I fattori ambientali e la dieta, d’altra parte, sono da tempo osservati speciali. Serviranno ulteriori riscontri, «ma se questa ipotesi dovesse trovare conferma, i governi dovrebbero incrementare gli interventi finalizzati alla riduzione del consumo di questi alimenti da parte dei bambini».
Gli Age sono composti – l’acronimo sta per prodotti di glicazione avanzata – che si formano a seguito di una reazione tra uno zucchero e una proteina.
La loro presenza è maggiore nei dolci, negli alimenti di origine industriale, nei prodotti da forno e fritti. Possono inoltre svilupparsi a seguito di cotture (grigliate o fritture) a elevate temperature.
Queste molecole sono in grado di determinare una forte ossidazione e si sospetta che siano coinvolti nei meccanismi di insorgenza del diabete e di altre malattie croniche legate all’invecchiamento.
La possibile correlazione con le allergie alimentari è nuova e matura in un’epoca in cui queste malattie sono cresciute di pari passo con il consumo di cibo spazzatura. Ma l’ipotesi è considerata credibile, soprattutto considerando che queste molecole già in passato sono state rilevate in valori oltre la soglia in persone affette da allergie di altro tipo.
E che, nei mesi scorsi, consumi eccessivi di sale erano stati correlati all’insorgenza della dermatite atopica. Gli Age fungerebbero da innesco della risposta immunitaria alla base di tutte le allergie alimentari.
L’ipotesi giunge a pochi mesi di distanza da un altro lavoro pubblicato dal gruppo di Berni Canani. In quel caso, attraverso le colonne di Nature Medicine, gli immunologi avevano indagato il comportamento del microbiota intestinale nei bambini affetti da un’allergia alimentare.
Siccome i miliardi di batteri che lo compongono sono in grado sin dalle prime fasi della vita di influenzare lo sviluppo e le funzioni del nostro sistema immunitario, ogni alterazione negativa (a cui concorre anche il consumo di cibo spazzatura) è in grado di indurre una risposta autoimmune imprevista.
A questa considerazione i ricercatori sono giunti dopo aver trapiantato nei topi i batteri intestinali provenienti da neonati allergici e quelli prelevati da coetanei sani.
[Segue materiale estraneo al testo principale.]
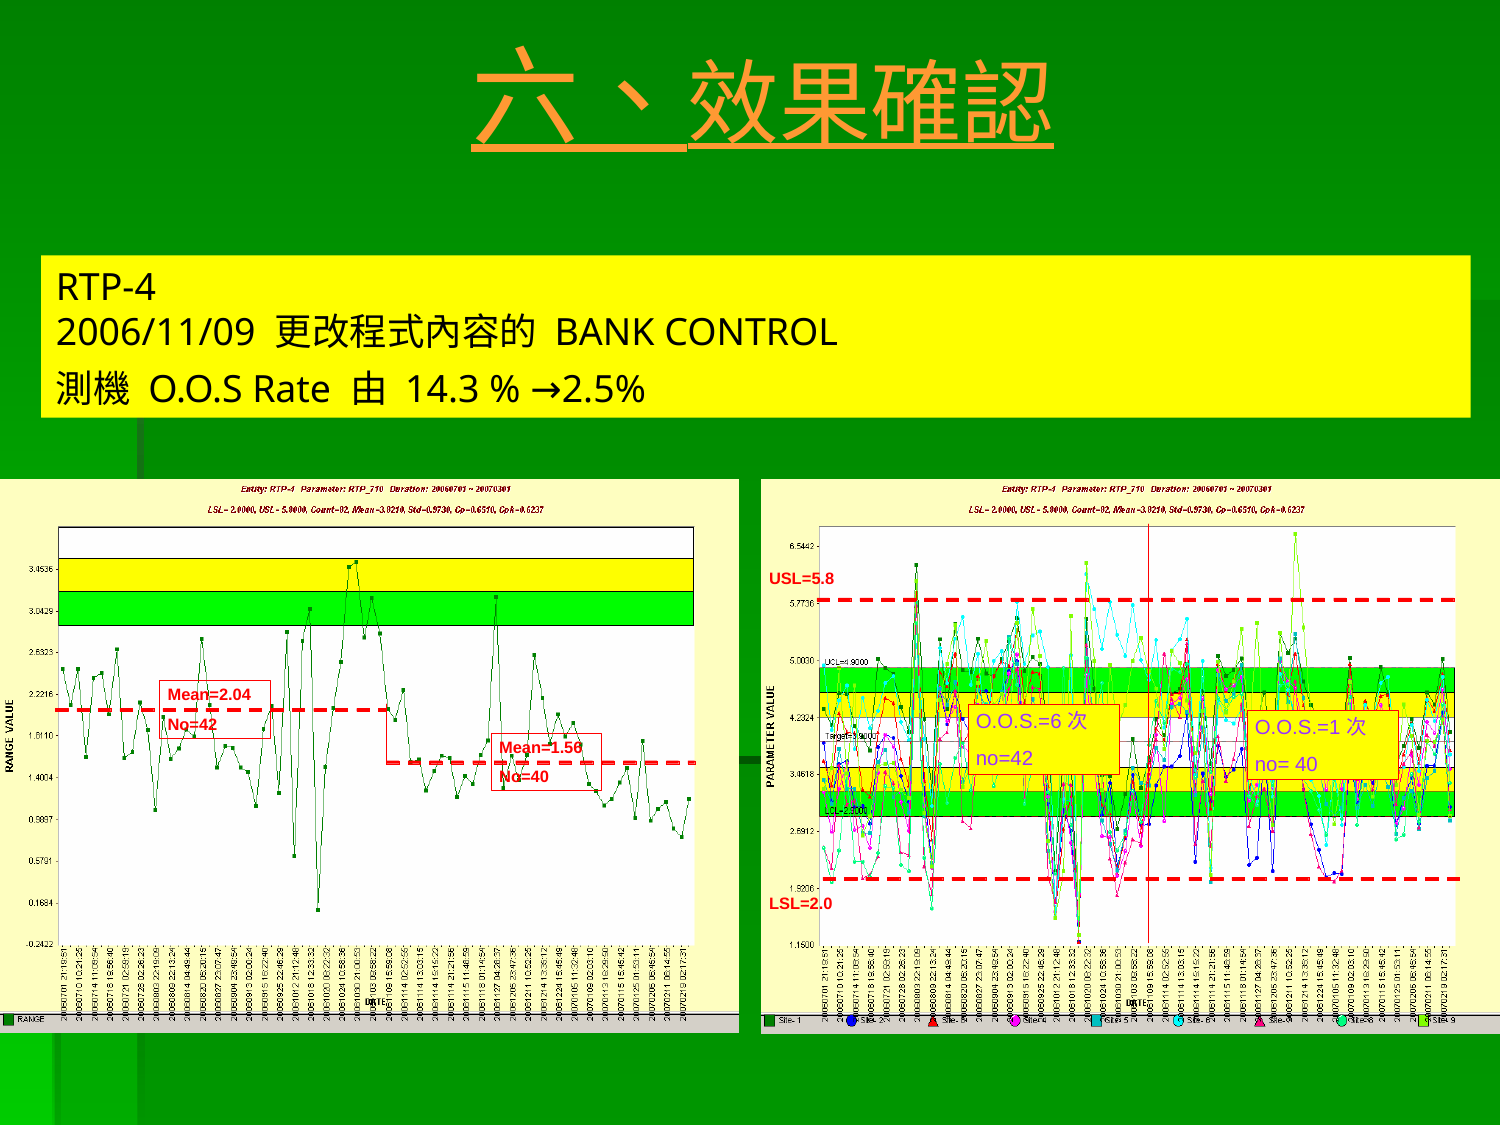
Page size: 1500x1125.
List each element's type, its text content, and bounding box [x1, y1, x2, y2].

picture [0, 479, 739, 1034]
text_box RTP-4 2006/11/09 更改程式內容的 BANK CONTROL 測機 O.O.S Rate 由 14.3 % →2.5% [41, 255, 1471, 418]
picture [761, 479, 1500, 1034]
title 六、效果確認 [75, 40, 1451, 255]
Il microbiota dei bambini non allergici proteggeva gli animali dall’esposizione al latte, al contrario di quanto determinato dai microbi di quelli allergici: responsabili di una reazione potenzialmente mortale (anafilassi) al momento della somministrazione di latte vaccino ai topi.
I possibili rimedi
Alcune allergie alimentari, come quelle al latte e all’uovo, nel 90-95 per cento dei casi si risolvono spontaneamente entro i dieci anni.
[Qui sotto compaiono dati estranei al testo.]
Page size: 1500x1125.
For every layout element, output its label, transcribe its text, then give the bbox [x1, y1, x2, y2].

La frutta a guscio (noci, nocciole), le arachidi e il pesce sono, invece, allergeni più aggressivi. Salvo poche eccezioni, chi è allergico a questi alimenti rimarrà tale per tutta la vita.
Per molto tempo, l’approccio all’allergia alimentare si è basato sulla scelta di evitare gli alimenti implicati, il riconoscimento precoce e il trattamento tempestivo di un’eventuale reazione avversa a seguito dell’ingestione accidentale dell’alimento.
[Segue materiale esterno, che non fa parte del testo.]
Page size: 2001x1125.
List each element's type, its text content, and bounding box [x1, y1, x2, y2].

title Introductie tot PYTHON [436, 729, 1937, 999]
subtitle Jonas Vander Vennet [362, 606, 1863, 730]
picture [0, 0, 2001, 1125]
Da qualche anno si parla molto anche di immunoterapia orale specifica. Di cosa si tratta? Della possibilità di non obbligare una persona a limitare la propria dieta, inducendo una «tolleranza» attraverso la somministrazione di quantità crescenti dell’alimento contenente l’allergene.
“In questo modo si può raggiungere uno stato di desensibilizzazione che permette al paziente di aumentare le dosi di alimento che può assumere senza sviluppare reazioni allergiche”, afferma Gianluigi Marseglia, direttore della clinica pediatrica del policlinico San Matteo di Pavia e presidente della Società Italiana di Allergologia e Immnuologia Pediatrica (Siaip).
Questo approccio ha fornito prove di efficacia per il latte, le uova e gli arachidi. I dati finora raccolti riguardano i bambini dai 4 anni in su, quello che non si sa è se la risposta persista o meno per tutta la vita.
Per questo gli esperti raccomandano di ricorrervi soltanto nei centri ospedalieri e universitari più grandi, in modo da poter eventualmente far subito fronte a un’eventuale reazione agli alimenti in questione.